Six male and six female 9-mo-old domestic chickens (Gallus gallus) were used in this study with the males housed separately from the females. An ethogram, to document the effects of sedation, was developed prior to the onset of the study. Behaviors that were common to both sexes included standing, sitting, walking, perching, eating, eyes closed, and head down. Male behaviors also included aggression and crowing, while female behaviors included nesting.
The males and females were observed at 2-min intervals for 30 min at the end of which each animal was hand caught and the males were given 0.6 mg medetomidine (0.19–0.2 mg/kg) (Domitor, 1.0 mg/ml, Pfizer Animal Health, Exton, PA, USA) and the females were given 0.4 mg medetomidine (0.21–0.31 mg/kg) PO via a 1-ml syringe (Becton-Dickinson & Co., Franklin Lakes, NJ, USA). After administration of the medetomidine the birds were returned to their enclosures and behaviors recorded for an additional 45 min. The animals were then divided into two groups. Group A (three males and three females) received IV atipamezole (Antisedan, 5.0 mg/ml, Pfizer Animal Health) (3 mg and 2 mg, respectively), in a wing vein. Group B (three males and three females) were not reversed and were bled for plasma biochemical analysis. Behaviors were recorded for an additional 2.5 h. Data for the two groups were compared.
The results of time spent at each behavior before and after medetomidine are presented in Figure 1. The initial effects of the medetomidine were seen within 4 min, the average time for sedation was 6.2 min, and all animals were fully sedated by 10 min. Subjectively, after treatment, all animals had decreased activity, were minimally rousable, and were easy to catch and manually restrain. As evident in Figure 1, walking and eating decreased substantially after the medetomidine was given, whereas eyes closed and head down behaviors increased. Before the medetomidine was administered, the males vocalized an average of 5.6 times in 2 min and the females vocalized constantly. Ten minutes after the medetomidine, there were no vocalizations by either sex.

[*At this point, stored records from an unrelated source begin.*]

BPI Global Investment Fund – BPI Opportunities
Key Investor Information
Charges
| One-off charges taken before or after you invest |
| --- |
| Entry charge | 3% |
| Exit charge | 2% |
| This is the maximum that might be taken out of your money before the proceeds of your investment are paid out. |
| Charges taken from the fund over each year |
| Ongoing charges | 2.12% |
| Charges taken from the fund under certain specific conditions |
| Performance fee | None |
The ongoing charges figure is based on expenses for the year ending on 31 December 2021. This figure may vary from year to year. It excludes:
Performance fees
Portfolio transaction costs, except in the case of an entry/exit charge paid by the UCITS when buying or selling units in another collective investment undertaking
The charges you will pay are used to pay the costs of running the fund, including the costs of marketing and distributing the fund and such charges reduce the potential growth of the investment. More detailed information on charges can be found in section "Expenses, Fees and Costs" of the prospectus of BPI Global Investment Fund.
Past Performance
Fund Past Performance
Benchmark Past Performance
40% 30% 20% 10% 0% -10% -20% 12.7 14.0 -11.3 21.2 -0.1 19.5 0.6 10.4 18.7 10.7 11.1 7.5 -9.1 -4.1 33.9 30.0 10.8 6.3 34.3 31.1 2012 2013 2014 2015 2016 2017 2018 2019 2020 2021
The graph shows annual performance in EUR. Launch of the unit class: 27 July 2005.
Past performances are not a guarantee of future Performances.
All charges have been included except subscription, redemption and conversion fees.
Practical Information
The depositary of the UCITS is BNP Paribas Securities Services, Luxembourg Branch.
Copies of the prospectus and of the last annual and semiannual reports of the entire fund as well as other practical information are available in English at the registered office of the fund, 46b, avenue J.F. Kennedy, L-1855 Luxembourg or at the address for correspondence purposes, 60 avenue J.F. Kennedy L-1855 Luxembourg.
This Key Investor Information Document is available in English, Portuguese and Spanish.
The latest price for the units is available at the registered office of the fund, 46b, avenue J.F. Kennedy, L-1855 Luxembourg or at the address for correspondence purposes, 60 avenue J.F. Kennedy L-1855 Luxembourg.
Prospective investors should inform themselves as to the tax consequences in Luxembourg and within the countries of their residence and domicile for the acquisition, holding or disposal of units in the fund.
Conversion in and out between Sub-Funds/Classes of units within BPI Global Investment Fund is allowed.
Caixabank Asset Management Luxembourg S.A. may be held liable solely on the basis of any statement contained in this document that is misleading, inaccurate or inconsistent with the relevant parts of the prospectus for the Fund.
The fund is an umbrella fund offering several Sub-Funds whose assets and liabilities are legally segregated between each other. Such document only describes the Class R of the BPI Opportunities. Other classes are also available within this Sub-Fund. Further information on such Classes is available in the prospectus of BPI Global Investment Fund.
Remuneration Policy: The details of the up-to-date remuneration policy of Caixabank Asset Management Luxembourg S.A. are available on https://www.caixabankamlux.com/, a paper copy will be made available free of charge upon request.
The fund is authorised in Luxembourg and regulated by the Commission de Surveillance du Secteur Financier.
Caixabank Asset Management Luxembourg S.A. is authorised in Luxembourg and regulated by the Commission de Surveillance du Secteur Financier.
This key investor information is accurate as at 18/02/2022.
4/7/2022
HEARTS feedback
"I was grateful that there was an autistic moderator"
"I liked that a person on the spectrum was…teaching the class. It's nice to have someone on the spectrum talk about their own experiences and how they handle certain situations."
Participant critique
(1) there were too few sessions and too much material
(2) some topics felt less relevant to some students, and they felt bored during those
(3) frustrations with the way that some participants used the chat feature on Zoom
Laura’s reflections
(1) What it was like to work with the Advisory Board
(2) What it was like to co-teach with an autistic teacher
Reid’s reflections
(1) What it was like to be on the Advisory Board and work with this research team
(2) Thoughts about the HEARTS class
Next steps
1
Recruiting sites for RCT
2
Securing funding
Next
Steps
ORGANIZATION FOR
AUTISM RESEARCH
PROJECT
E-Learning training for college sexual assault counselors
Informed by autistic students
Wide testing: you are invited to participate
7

Figure 1. Behaviors of chickens (Gallus gallus) before and after the administration of medetomidine
Adverse effects of the medetomidine included one male and one female which were tachypneic at 12 min (respiratory rates approximately 60 bpm). The tachypnea resolved without intervention between 24 and 26 min. The plasma biochemistry results were within normal limits for the species.

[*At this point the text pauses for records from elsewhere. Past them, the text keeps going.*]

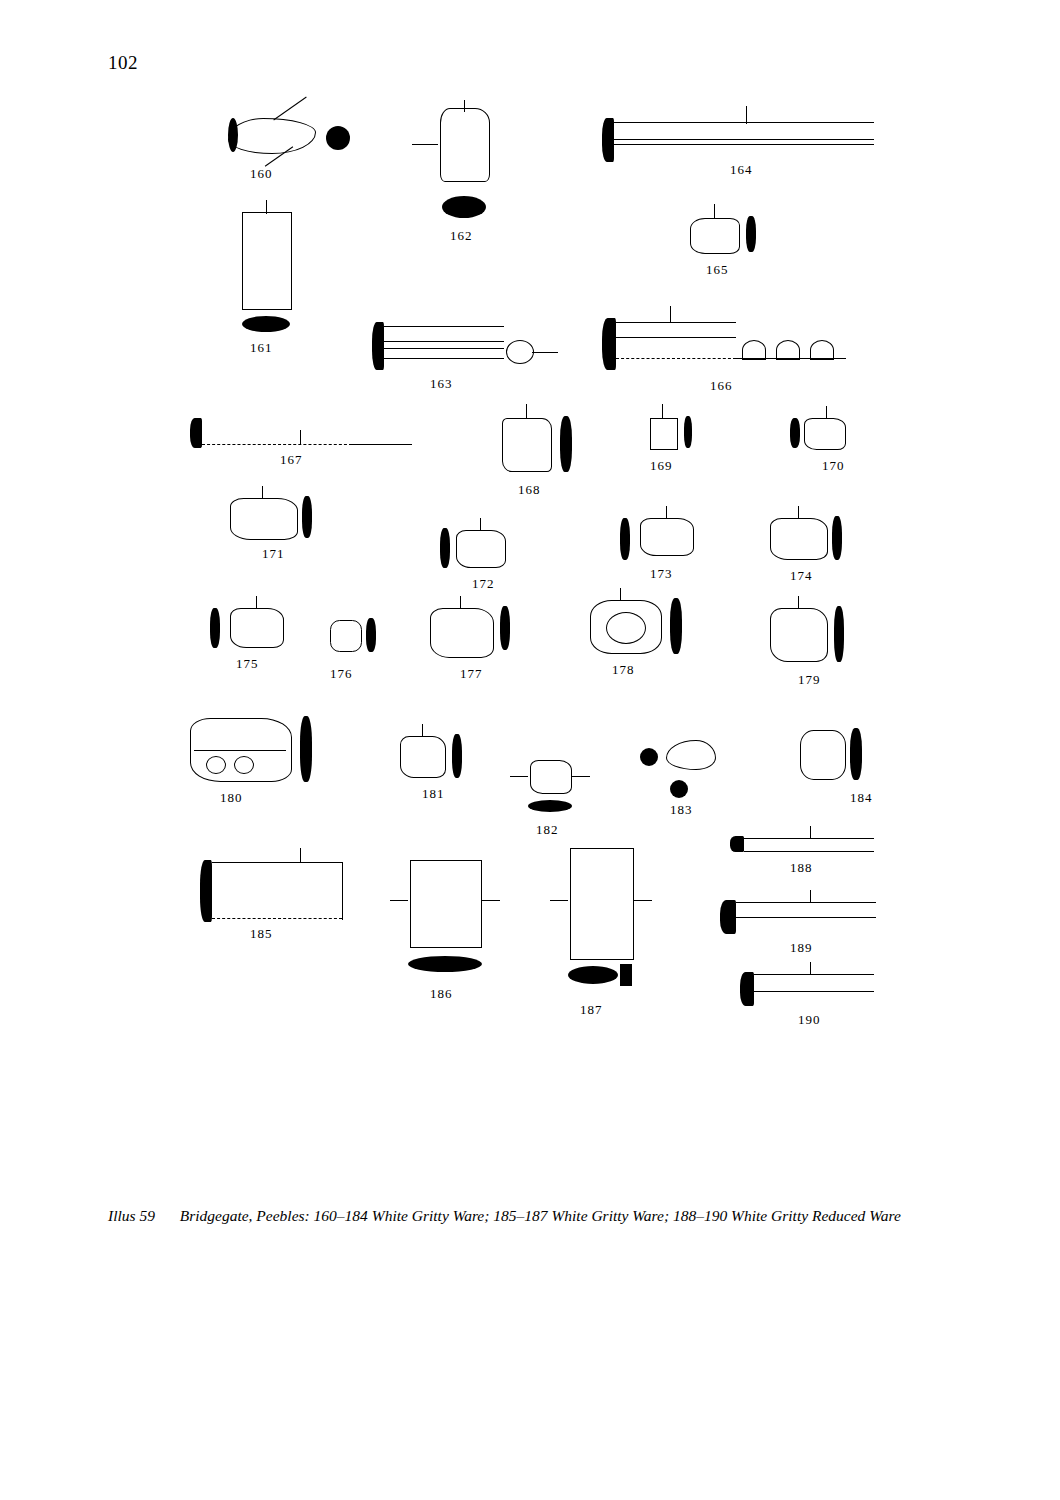102
160
162
164
161
165
163
166
167
168
169
170
171
172
173
174
175
176
177
178
179
180
181
182
183
184
185
186
187
188
189
190
Illus 59 Bridgegate, Peebles: 160–184 White Gritty Ware; 185–187 White Gritty Ware; 188–190 White Gritty Reduced Ware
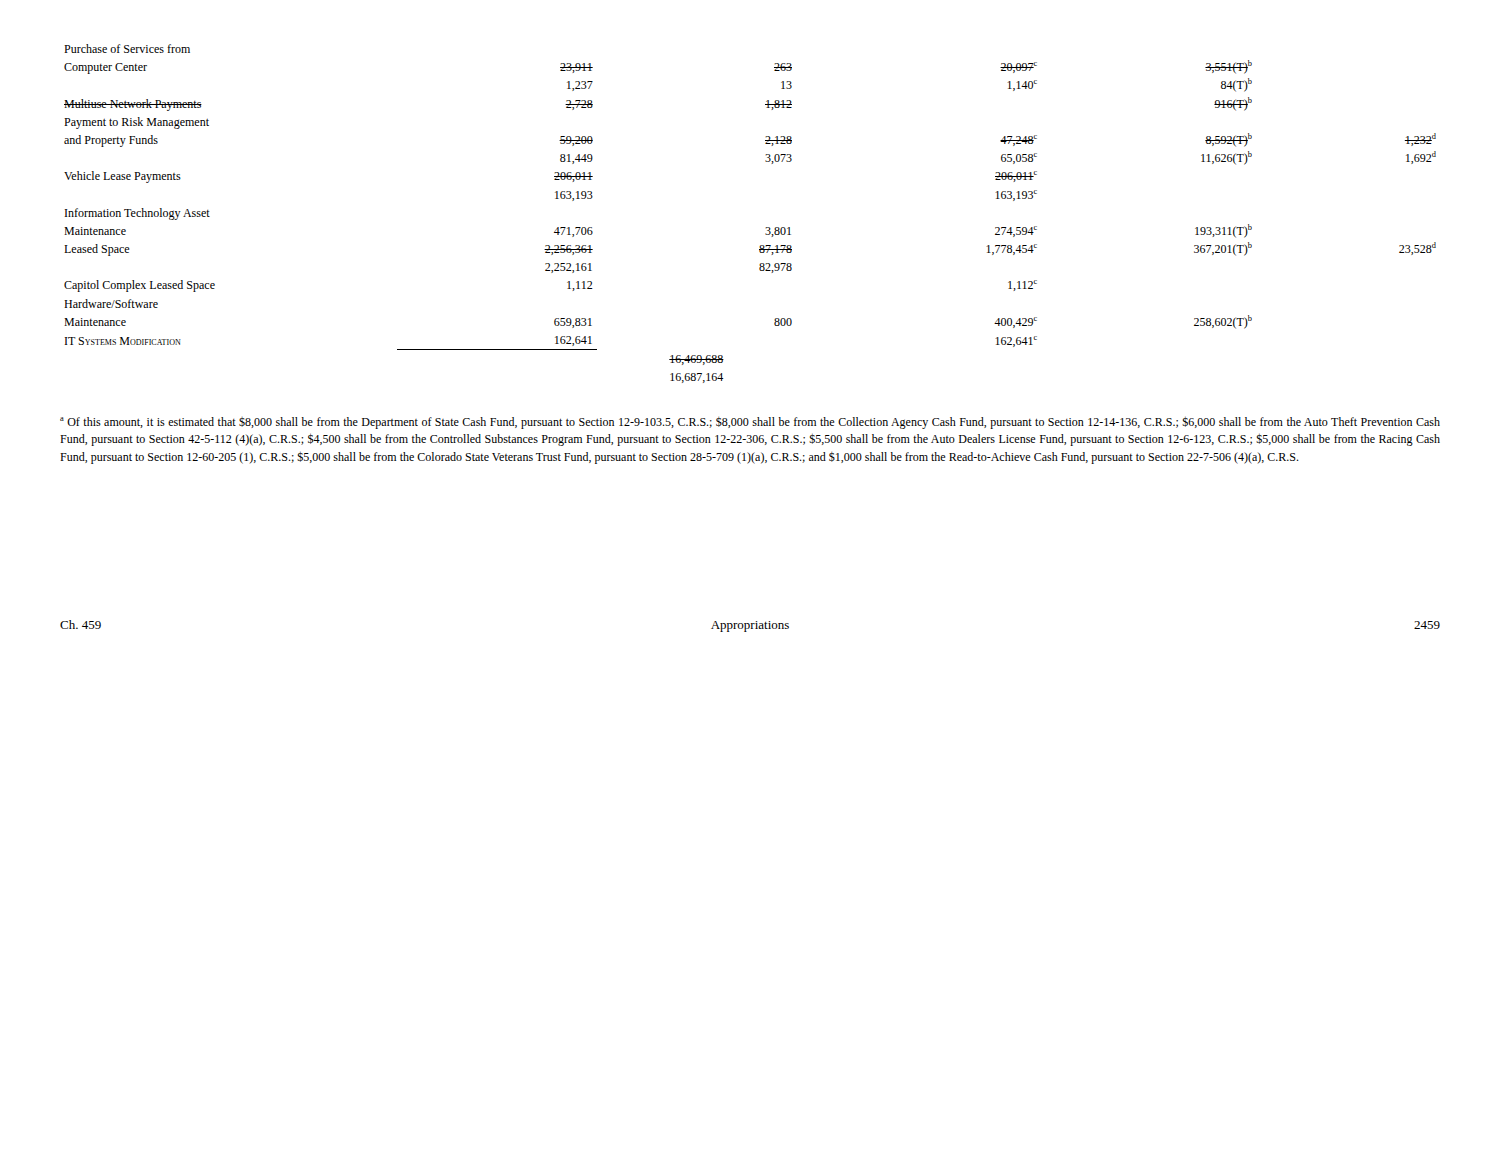| Purchase of Services from | | | | | |
| Computer Center | 23,911 | 263 | 20,097 c | 3,551(T) b | |
| | 1,237 | 13 | 1,140 c | 84(T) b | |
| Multiuse Network Payments | 2,728 | 1,812 | | 916(T) b | |
| Payment to Risk Management | | | | | |
| and Property Funds | 59,200 | 2,128 | 47,248 c | 8,592(T) b | 1,232 d |
| | 81,449 | 3,073 | 65,058 c | 11,626(T) b | 1,692 d |
| Vehicle Lease Payments | 206,011 | | 206,011 c | | |
| | 163,193 | | 163,193 c | | |
| Information Technology Asset | | | | | |
| Maintenance | 471,706 | 3,801 | 274,594 c | 193,311(T) b | |
| Leased Space | 2,256,361 | 87,178 | 1,778,454 c | 367,201(T) b | 23,528 d |
| | 2,252,161 | 82,978 | | | |
| Capitol Complex Leased Space | 1,112 | | 1,112 c | | |
| Hardware/Software | | | | | |
| Maintenance | 659,831 | 800 | 400,429 c | 258,602(T) b | |
| IT Systems Modification | 162,641 | | 162,641 c | | |
| | | 16,469,688 | | | |
| | | 16,687,164 | | | |
a Of this amount, it is estimated that $8,000 shall be from the Department of State Cash Fund, pursuant to Section 12-9-103.5, C.R.S.; $8,000 shall be from the Collection Agency Cash Fund, pursuant to Section 12-14-136, C.R.S.; $6,000 shall be from the Auto Theft Prevention Cash Fund, pursuant to Section 42-5-112 (4)(a), C.R.S.; $4,500 shall be from the Controlled Substances Program Fund, pursuant to Section 12-22-306, C.R.S.; $5,500 shall be from the Auto Dealers License Fund, pursuant to Section 12-6-123, C.R.S.; $5,000 shall be from the Racing Cash Fund, pursuant to Section 12-60-205 (1), C.R.S.; $5,000 shall be from the Colorado State Veterans Trust Fund, pursuant to Section 28-5-709 (1)(a), C.R.S.; and $1,000 shall be from the Read-to-Achieve Cash Fund, pursuant to Section 22-7-506 (4)(a), C.R.S.
Ch. 459
Appropriations
2459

After atipamezole was given, initial reversal effects were observed within 30 sec. Figure 2 depicts the behaviors of both groups. This figure demonstrates that group A (animals that received atipamezole IV) spent less time with their eyes closed and heads down. Subjectively, they were also more alert, moved more, and were more easily rousable than group B. Animals in group B remained stationary and were minimally rousable. Approximately 50 min after the administration of the atipamezole, the animals in group A appeared to resedate even though they remained more easily rousable than those animals in group B. There were no adverse effects noted of IV atipamezole treatment and both reversed and non-reversed birds were normal approximately 2.5 h after the administration of the medetomidine.

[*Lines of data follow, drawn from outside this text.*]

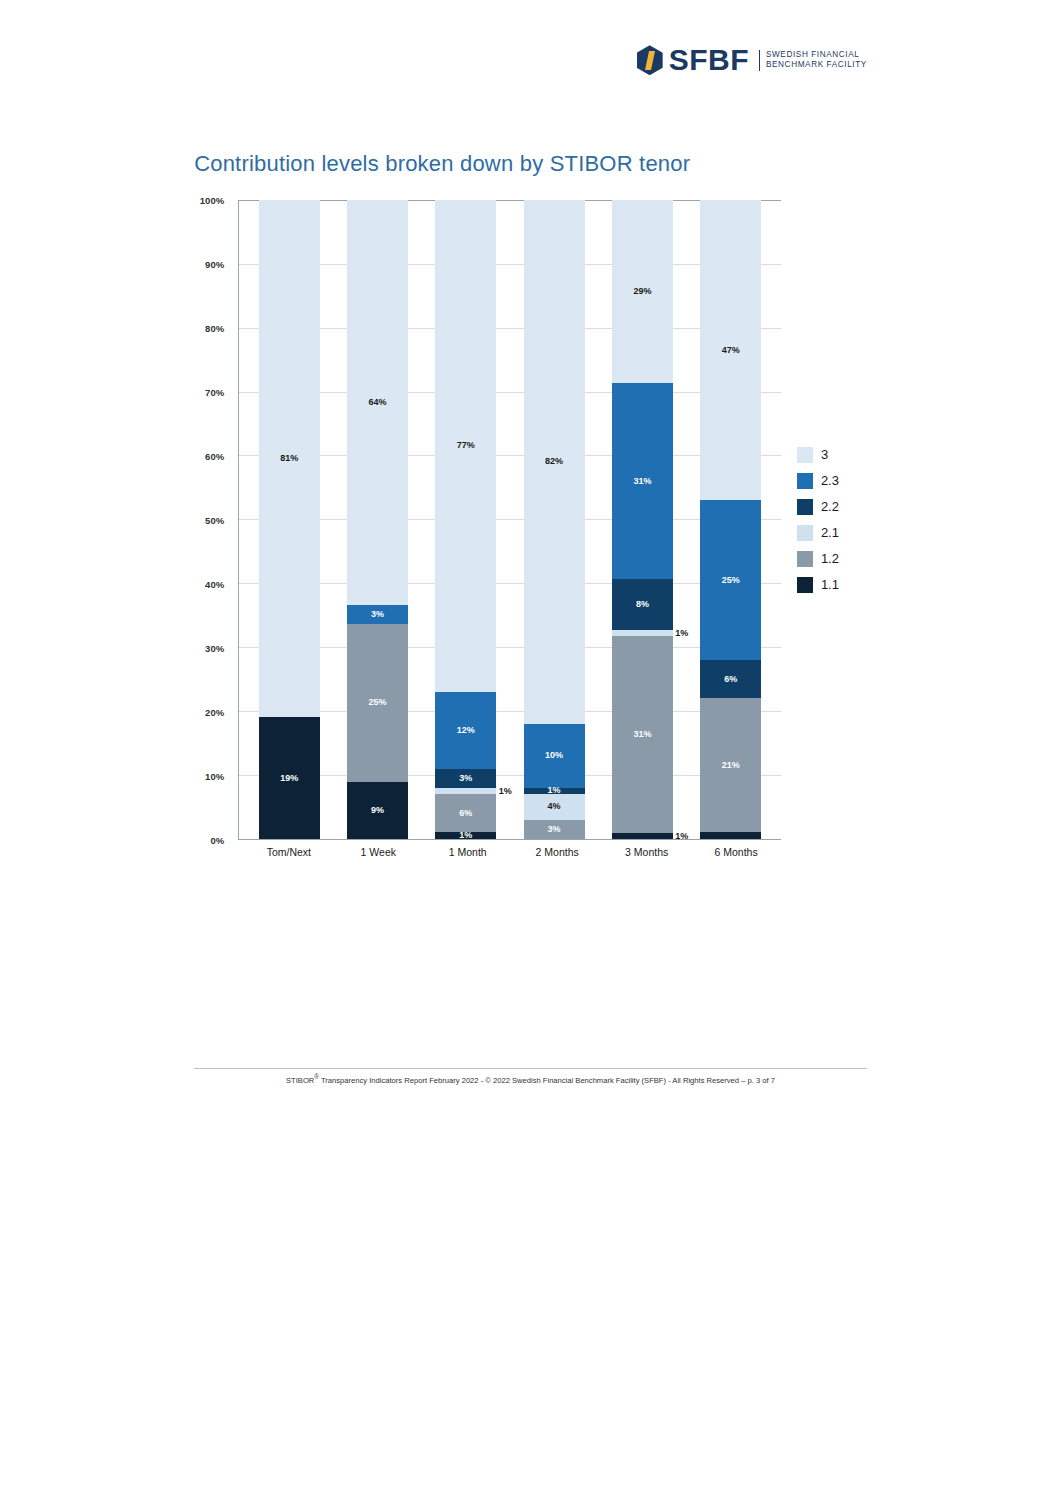SFBF
Swedish Financial
Benchmark Facility
Contribution levels broken down by STIBOR tenor
100%
90%
80%
70%
60%
50%
40%
30%
20%
10%
0%
81%
19%
64%
3%
25%
9%
77%
12%
3%
1%
6%
1%
82%
10%
1%
4%
3%
29%
31%
8%
1%
31%
1%
47%
25%
6%
21%
3
2.3
2.2
2.1
1.2
1.1
Tom/Next
1 Week
1 Month
2 Months
3 Months
6 Months
STIBOR® Transparency Indicators Report February 2022 - © 2022 Swedish Financial Benchmark Facility (SFBF) - All Rights Reserved – p. 3 of 7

Figure 2. Behaviors comparing groups A and B
In conclusion, medetomidine (0.25–0.34 mg/kg PO) appears to be a good sedative for chickens when administered orally into the crop in fasted animals. The induced sedation was reversible with atipamezole (1.3–1.6 mg/kg IV). More research is needed in order to determine if medetomidine can be used effectively in food as an oral sedative.